Figure 1 - Greenplum's Platform Extension Framework (PXF)
Figure 1 illustrates Greenplum’s Platform Extension Framework (PXF), the product’s architecture. The warehouse offers what the company calls “polymorphic storage” by which it means that data is stored in row and/or column format, or in external tables in HDFS or Amazon S3, depending on the queries you want to run. Row-based data is indexed for faster access, while columnar storage leverages Standard compression.
But query capability is extended beyond these confines as illustrated, so that you can federate queries across multiple data stores, with queries either running in the source system, or you can pull data into the warehouse. The company’s “next generation” cost-based database optimiser, called Orca (see Figure 2), introduced in 2017, knows about the location of relevant data and in federated environments can use both push-down filters and column projection to improve performance. The database employs the concept of slices, which are used in parallel for the execution of scans, joins, sorts, aggregations and so forth. A variety of indexes types are supported, including specialised ones for geospatial and text data.

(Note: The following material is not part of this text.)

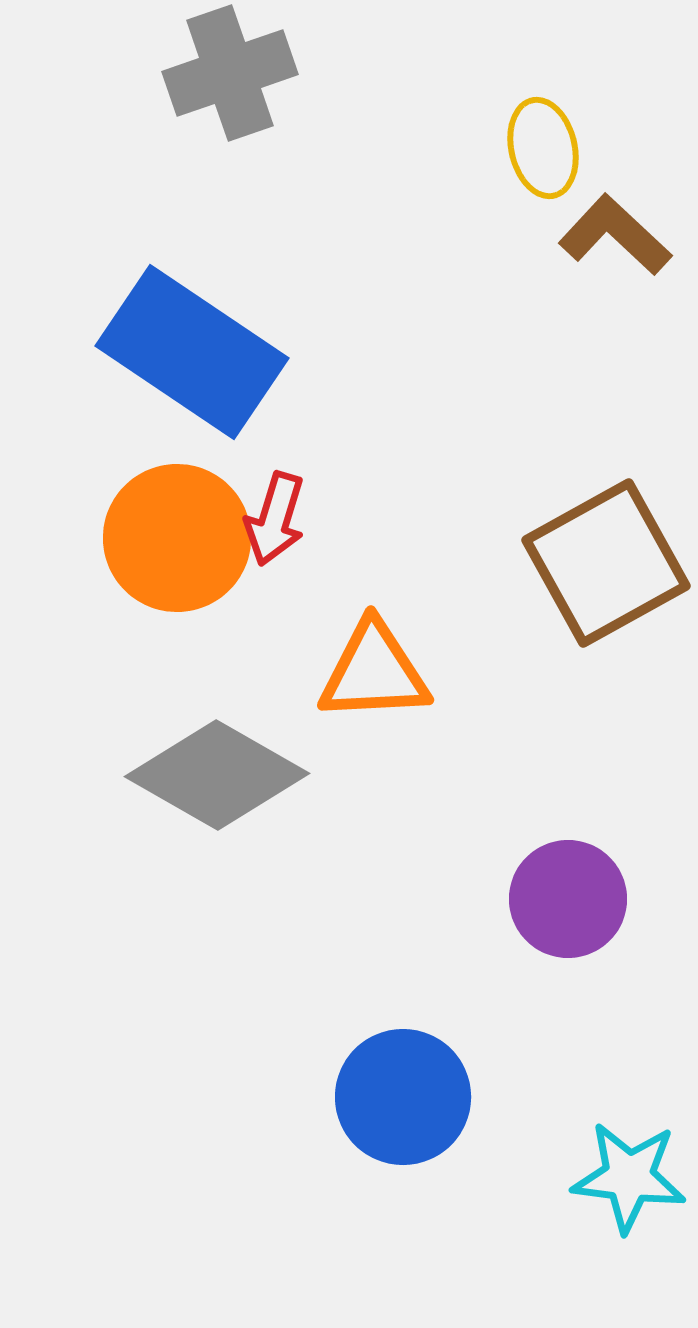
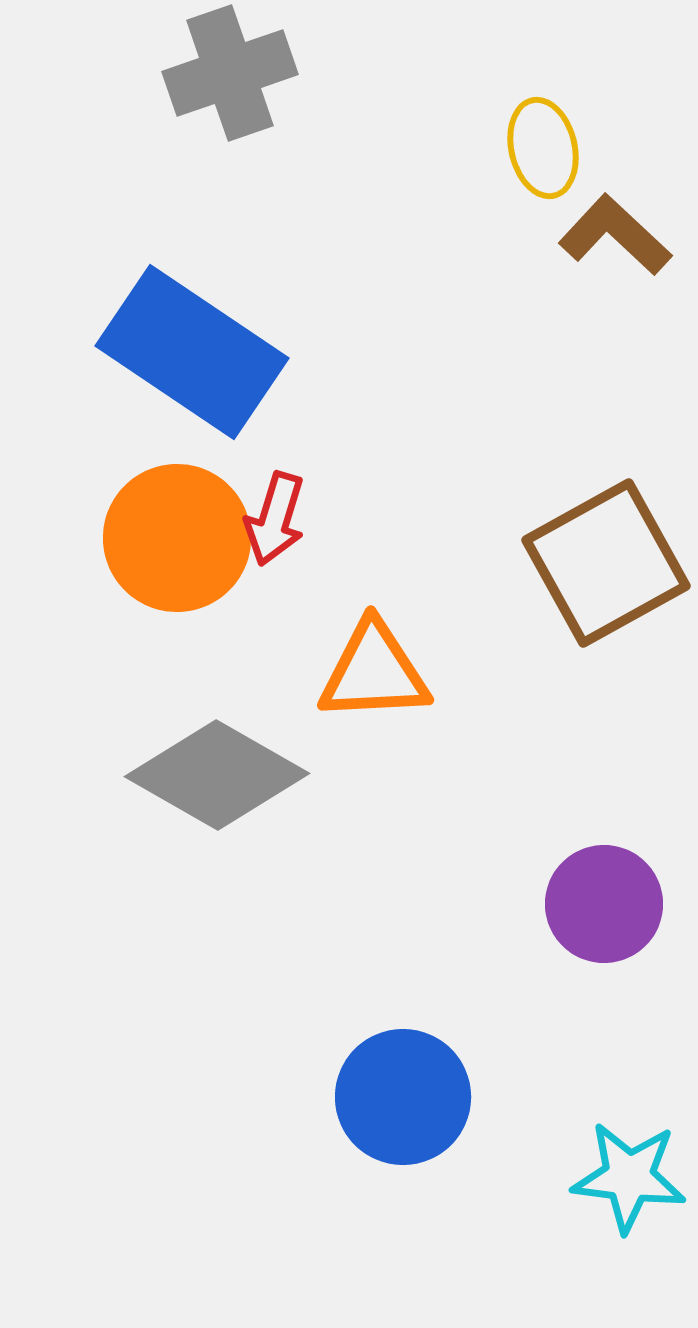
purple circle: moved 36 px right, 5 px down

Figure 2 - The architecture of Greenplum
Looking into the architecture shown in Figure 2, in more detail, the key to Greenplum’s performance is in the way that it distributes data, using a combination of vertical partitioning and segments, where segments also support redundancy for failover purposes. The product also features dynamic pipelining, in-memory query processing, workload management (significantly enhanced in the latest version, which is 6.0), automatic elastic query execution (where you spin up more resources, as required), and dynamic cluster expansion/shrink capabilities when the product is deployed in
Other noteworthy capabilities include the fact that Greenplum is ACID compliant and supports two-phase commit (with major performance improvements in the latest version of the product), connectivity with both Spark and Kafka (mapping Kafka topics to Greenplum tables on a continuous basis, with exactly once delivery), the Greenplum Command Center for database administration and management (significantly enhanced in the latest release), high availability, snapshotting to support disaster recovery, write ahead logs for improved (in version 6) stability and fault tolerance. In the latest release, the company has also made a concerted effort to reduce the need to move data. For example, it has introduced a replicated tables capability and, when querying across a third-party environment such as Amazon S3, you now only have to move required data into Greenplum rather than having to do so in bulk.